The aforementioned Salon.com article is a book review by Elizabeth Hand, who took a thoughtful look at a couple of 2007 entries on the meth-book market: No Speed Limit: The Highs and Lows of Meth, by Clubland author Frank Owen; and Leaving Dirty Jersey: A Crystal Meth Memoir by a reformed crystal-meth and heroin addict named James Salant. Hand praised the books, and shared a few thoughts of her own regarding meth. From her perspective, it’s not a non-problem at all. Further, the popularity of meth is very much a reflection of the times.

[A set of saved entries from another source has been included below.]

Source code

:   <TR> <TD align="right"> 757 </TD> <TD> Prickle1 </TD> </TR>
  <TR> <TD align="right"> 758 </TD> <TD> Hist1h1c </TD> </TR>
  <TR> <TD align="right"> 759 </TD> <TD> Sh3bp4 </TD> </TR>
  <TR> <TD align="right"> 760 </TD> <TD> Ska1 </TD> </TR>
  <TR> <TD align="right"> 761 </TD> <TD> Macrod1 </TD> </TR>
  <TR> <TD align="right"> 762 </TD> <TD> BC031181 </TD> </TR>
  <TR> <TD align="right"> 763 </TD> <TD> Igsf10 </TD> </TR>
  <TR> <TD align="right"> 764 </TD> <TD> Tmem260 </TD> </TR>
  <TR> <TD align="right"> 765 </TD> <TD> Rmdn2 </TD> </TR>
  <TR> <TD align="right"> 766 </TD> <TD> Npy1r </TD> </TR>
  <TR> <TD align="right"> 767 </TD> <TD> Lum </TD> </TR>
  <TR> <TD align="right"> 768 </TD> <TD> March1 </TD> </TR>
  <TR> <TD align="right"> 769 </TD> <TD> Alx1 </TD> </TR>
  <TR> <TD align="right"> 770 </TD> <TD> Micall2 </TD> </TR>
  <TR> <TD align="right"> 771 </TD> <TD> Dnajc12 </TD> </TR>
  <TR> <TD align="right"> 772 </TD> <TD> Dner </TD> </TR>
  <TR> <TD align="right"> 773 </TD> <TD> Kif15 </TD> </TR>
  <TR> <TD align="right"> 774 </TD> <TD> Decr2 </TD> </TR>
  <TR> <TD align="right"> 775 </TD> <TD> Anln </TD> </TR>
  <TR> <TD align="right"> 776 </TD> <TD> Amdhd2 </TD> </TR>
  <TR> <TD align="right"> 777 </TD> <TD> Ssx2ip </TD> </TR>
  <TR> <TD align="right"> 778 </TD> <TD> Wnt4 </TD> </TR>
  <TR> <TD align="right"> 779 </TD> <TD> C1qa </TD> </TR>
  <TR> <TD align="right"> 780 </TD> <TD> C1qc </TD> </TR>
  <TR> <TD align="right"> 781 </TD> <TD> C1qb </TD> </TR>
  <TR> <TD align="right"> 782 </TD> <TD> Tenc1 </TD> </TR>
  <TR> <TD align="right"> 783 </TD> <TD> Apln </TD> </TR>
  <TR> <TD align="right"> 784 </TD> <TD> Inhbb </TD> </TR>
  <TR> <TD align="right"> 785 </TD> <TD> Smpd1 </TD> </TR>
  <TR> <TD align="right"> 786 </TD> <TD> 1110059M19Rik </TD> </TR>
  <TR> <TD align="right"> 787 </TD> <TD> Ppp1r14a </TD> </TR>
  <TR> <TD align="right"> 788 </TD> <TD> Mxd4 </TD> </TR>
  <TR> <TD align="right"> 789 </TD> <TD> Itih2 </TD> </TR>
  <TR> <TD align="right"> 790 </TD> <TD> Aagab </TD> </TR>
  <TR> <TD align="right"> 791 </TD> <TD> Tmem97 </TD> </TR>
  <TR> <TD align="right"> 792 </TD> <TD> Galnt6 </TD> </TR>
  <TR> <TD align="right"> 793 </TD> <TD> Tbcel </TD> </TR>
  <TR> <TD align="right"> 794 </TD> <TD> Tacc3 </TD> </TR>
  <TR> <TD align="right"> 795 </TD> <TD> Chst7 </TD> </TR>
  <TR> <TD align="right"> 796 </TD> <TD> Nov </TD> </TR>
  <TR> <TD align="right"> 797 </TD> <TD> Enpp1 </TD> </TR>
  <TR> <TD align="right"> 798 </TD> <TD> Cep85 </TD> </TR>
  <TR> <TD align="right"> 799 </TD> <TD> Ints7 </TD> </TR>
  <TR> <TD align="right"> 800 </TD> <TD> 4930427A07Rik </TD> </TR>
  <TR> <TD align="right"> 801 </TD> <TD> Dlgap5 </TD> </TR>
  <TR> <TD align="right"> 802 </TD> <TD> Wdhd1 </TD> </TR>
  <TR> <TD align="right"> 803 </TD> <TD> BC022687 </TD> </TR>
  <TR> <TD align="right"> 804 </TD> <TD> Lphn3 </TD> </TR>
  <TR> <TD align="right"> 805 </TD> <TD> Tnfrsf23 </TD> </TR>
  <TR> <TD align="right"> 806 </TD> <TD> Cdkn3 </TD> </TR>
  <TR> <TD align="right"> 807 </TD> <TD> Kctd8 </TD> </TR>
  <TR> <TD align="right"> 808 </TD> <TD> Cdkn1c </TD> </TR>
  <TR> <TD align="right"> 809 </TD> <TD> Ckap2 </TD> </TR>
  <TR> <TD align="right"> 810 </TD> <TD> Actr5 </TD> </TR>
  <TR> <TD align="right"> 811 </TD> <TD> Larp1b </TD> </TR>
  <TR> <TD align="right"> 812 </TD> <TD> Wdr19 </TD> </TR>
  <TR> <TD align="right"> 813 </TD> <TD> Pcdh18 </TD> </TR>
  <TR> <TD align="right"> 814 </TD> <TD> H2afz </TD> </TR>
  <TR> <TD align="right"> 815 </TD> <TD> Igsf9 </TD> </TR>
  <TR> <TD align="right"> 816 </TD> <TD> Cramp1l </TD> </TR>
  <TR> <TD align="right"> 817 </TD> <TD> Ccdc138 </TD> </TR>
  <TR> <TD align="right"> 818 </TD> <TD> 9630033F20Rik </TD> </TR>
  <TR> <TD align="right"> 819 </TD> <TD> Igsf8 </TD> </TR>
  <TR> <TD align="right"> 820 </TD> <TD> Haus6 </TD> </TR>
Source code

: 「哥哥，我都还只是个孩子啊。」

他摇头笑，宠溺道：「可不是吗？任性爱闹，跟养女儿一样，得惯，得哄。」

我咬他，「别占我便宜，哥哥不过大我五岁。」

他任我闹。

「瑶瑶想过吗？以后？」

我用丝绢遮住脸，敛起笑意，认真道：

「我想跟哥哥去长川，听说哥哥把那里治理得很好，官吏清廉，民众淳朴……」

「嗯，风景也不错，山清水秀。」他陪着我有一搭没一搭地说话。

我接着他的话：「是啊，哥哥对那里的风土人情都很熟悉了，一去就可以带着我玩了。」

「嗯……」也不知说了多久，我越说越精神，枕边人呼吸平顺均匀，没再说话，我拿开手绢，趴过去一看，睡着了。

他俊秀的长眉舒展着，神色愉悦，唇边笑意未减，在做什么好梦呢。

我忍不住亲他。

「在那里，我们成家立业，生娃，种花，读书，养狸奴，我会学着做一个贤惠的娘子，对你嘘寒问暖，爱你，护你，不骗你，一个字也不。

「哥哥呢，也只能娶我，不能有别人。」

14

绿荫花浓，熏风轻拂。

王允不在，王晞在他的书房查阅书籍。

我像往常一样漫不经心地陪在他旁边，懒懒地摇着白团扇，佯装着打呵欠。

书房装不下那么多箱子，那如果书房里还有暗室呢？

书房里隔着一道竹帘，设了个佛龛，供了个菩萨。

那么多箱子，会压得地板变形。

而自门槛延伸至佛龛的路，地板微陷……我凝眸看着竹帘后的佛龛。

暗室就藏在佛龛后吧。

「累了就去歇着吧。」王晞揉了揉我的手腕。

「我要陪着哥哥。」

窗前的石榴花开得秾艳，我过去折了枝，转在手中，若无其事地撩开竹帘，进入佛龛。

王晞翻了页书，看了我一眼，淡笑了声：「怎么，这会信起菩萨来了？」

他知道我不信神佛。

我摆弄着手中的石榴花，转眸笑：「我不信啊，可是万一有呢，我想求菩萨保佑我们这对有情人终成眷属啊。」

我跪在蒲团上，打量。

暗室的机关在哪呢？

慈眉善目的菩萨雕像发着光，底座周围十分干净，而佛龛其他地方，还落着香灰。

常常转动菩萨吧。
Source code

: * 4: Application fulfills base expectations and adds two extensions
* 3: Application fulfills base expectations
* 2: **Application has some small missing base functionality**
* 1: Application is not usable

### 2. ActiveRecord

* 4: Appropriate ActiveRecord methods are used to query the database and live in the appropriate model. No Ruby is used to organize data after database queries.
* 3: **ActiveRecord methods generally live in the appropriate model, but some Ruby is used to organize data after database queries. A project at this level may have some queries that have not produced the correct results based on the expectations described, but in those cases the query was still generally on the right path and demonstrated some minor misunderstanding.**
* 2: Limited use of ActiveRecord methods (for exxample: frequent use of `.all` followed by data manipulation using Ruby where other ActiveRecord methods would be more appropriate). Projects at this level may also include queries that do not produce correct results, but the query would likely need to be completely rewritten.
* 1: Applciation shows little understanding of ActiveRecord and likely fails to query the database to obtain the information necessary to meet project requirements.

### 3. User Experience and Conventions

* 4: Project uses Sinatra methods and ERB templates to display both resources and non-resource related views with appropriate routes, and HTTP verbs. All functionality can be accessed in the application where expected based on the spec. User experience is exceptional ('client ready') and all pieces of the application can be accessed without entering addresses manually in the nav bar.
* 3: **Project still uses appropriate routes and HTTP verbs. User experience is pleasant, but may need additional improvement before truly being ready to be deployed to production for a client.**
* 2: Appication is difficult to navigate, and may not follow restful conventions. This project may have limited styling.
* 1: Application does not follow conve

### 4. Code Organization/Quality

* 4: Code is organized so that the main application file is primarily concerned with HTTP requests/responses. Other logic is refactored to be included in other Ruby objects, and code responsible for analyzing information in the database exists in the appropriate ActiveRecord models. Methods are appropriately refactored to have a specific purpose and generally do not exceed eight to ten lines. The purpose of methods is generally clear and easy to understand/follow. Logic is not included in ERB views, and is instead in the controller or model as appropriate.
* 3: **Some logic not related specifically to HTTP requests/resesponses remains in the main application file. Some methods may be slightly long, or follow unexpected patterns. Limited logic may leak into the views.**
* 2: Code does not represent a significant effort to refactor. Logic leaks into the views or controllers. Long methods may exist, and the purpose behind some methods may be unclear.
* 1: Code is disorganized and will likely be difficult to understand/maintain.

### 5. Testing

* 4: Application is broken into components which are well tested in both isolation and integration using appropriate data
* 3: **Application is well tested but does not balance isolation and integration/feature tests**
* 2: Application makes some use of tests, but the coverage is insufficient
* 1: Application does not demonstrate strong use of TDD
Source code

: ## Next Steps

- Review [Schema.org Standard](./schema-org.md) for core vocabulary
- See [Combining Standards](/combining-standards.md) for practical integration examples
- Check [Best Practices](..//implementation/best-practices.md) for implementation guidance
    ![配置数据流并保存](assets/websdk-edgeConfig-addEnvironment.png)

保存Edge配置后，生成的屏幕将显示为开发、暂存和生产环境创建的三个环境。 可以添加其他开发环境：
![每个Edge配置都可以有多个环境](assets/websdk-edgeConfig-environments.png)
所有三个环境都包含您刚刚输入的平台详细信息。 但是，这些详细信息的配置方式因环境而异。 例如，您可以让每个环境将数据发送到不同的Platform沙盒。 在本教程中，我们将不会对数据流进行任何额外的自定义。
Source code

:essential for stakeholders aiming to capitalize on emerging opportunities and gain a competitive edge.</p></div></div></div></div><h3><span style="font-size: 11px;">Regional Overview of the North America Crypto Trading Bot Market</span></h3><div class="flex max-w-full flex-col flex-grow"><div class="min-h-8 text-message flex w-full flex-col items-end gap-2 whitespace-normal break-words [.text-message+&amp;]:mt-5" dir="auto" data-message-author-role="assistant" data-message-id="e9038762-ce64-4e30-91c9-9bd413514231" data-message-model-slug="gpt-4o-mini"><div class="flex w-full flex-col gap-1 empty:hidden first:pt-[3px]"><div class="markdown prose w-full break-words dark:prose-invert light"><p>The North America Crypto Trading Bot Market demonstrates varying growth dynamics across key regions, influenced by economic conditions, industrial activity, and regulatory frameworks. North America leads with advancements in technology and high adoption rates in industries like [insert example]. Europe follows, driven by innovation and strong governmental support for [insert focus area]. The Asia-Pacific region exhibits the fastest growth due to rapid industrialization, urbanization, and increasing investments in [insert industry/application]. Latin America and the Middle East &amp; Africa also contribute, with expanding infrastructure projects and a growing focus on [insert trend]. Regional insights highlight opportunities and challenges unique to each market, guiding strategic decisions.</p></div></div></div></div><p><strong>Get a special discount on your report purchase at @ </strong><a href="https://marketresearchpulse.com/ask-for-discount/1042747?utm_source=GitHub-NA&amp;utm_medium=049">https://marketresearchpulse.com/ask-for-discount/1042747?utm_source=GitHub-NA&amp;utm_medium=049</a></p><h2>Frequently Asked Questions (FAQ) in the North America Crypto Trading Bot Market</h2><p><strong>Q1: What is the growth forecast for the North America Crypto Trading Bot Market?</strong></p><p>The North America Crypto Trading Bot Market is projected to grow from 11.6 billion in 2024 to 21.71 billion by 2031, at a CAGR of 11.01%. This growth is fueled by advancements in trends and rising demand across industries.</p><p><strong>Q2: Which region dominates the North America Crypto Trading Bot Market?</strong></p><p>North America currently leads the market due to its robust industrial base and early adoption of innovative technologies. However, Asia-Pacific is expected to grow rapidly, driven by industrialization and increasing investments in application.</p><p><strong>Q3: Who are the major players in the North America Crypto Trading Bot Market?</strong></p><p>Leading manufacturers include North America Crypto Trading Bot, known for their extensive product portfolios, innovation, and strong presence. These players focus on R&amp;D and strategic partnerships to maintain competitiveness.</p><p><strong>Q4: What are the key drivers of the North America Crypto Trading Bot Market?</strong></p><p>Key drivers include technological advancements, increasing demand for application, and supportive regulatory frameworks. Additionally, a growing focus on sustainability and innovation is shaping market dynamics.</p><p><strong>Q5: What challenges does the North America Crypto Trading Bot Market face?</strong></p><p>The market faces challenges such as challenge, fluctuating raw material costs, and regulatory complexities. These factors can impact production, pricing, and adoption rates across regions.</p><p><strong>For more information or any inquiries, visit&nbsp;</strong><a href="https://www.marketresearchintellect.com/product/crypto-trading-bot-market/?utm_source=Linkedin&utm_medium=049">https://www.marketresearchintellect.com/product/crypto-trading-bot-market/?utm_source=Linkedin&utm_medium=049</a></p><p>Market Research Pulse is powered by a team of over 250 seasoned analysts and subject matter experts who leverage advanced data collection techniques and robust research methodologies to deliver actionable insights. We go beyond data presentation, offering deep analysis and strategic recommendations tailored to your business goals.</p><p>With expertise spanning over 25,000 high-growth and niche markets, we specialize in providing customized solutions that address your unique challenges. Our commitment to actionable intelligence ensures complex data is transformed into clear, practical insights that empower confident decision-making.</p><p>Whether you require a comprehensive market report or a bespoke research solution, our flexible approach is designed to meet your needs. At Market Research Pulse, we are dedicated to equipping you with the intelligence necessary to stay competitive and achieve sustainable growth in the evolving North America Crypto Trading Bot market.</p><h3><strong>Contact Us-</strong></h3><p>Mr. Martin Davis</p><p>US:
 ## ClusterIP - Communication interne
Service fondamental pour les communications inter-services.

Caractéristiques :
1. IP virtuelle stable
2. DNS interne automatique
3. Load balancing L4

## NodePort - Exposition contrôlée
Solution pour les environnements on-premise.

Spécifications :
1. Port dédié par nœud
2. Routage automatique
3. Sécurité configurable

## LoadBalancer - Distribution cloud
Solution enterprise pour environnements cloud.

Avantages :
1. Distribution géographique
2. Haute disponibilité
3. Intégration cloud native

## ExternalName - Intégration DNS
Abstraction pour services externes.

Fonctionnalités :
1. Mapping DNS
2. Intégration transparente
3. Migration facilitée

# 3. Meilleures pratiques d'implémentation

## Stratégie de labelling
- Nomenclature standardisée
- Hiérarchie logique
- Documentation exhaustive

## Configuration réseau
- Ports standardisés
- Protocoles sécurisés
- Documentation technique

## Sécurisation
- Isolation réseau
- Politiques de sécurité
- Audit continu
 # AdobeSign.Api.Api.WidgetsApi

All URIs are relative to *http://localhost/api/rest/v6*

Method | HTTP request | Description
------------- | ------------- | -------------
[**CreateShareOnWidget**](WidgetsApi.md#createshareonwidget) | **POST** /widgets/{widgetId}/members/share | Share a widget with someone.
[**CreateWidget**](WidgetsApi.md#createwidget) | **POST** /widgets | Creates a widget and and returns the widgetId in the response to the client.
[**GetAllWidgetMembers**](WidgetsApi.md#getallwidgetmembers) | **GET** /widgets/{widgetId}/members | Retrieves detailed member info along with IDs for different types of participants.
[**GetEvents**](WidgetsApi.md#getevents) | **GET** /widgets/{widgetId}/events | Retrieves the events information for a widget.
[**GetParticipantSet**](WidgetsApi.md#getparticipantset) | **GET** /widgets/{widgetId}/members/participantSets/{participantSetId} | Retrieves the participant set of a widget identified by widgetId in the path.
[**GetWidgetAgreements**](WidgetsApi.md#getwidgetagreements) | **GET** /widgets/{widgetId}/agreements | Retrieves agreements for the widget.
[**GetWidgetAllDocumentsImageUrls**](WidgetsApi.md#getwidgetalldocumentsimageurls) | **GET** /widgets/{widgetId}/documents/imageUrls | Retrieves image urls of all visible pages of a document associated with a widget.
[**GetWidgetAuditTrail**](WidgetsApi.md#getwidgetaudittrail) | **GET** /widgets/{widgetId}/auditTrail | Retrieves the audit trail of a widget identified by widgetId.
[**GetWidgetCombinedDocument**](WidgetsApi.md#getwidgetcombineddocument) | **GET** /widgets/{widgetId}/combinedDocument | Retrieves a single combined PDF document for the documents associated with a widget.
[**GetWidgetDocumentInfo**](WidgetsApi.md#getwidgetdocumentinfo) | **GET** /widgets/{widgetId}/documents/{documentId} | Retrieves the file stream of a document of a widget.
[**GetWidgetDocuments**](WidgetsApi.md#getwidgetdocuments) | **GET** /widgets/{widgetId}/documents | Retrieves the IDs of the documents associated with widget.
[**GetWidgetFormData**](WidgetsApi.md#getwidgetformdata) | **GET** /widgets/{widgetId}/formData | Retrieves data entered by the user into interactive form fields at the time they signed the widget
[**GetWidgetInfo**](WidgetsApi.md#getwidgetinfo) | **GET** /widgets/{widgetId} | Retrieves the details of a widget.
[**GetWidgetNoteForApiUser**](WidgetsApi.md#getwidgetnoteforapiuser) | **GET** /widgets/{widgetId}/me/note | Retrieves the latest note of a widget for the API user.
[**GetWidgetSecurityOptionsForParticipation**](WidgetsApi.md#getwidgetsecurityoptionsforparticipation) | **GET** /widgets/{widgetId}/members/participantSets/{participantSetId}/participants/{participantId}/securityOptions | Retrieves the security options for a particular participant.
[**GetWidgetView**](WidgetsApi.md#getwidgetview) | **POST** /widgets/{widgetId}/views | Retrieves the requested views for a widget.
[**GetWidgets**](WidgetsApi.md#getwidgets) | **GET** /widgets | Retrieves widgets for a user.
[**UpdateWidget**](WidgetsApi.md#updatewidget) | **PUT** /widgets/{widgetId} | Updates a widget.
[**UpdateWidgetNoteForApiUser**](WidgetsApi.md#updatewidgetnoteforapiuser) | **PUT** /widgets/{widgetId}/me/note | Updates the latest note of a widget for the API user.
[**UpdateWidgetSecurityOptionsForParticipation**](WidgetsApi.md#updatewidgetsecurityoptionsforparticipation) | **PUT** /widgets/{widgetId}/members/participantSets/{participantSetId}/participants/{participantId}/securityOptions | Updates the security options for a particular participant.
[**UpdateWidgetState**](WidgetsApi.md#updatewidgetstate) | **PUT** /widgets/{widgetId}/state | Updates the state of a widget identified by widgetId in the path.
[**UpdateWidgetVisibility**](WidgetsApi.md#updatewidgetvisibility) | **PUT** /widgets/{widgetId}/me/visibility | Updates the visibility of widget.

Make no mistake: Even casual users can attest that meth quickly becomes a horror-show drug. But it’s also one that dovetails neatly with our current national mood. Each era gets the drug it deserves -- or seems to, after the fact, when viewed through the smeary lens of pop history. Hence Coleridge and the other 18th century Romantics with their laudanum visions; Rimbaud and Verlaine sipping absinthe in 19th century Paris; the acid-tinged 1960s; coke-amped 1980s and the 1990s’ sunken-eyed, vampiric heroin chic.

Methamphetamine, a drug that embodies a Platonic ideal of paranoia, perfectly suits our national mood, when sleep-deprived employees are afraid to get off the treadmill of work for fear they’ll fall even deeper into debt, and sexual titillation seems both omnipresent and joyless. The erotic vampires who populated pop culture in the late 1990s and early naughts have given way to zombies stumbling or wanking or fucking their way through the detritus of the early 21st century in recent films like “28 Days Later” and “Shaun of the Dead.”

“Neither [Owen’s nor Salant’s] book suggests that this particular war is near over,” Hand concludes.

None of this is to dispute that there has been a measure of hysteria and some misunderstanding about meth, as has always been the case with any other recreational drug – including, of course, marijuana. Many of us have chuckled over the 1930s propaganda film Reefer Madness, which warned of the evils of “marihuana,” and many have reacted with equal glee or disdain to the warnings, a generation later, that smoking weed was the first step on a road leading inevitably to “harder drugs.” And most people are aware of the media’s tendency to focus on the lurid and the sensational: “If it bleeds, it leads.” Further, few would deny that alcoholism, nicotine addiction, and obesity are serious health problems caused by perfectly legal substances.

But meth in its various forms has been and remains a problem of sufficient magnitude that we cannot afford complacency. The numbers, as we all know, can be spun to prove or disprove just about any point of view. As tempting as it might be to embrace the idea that the meth problem is not so bad after all, and as deeply as many of us (myself, most of all) might long to turn the page forever on this scourge, to ignore the grip that meth has on contemporary culture would be sheer folly.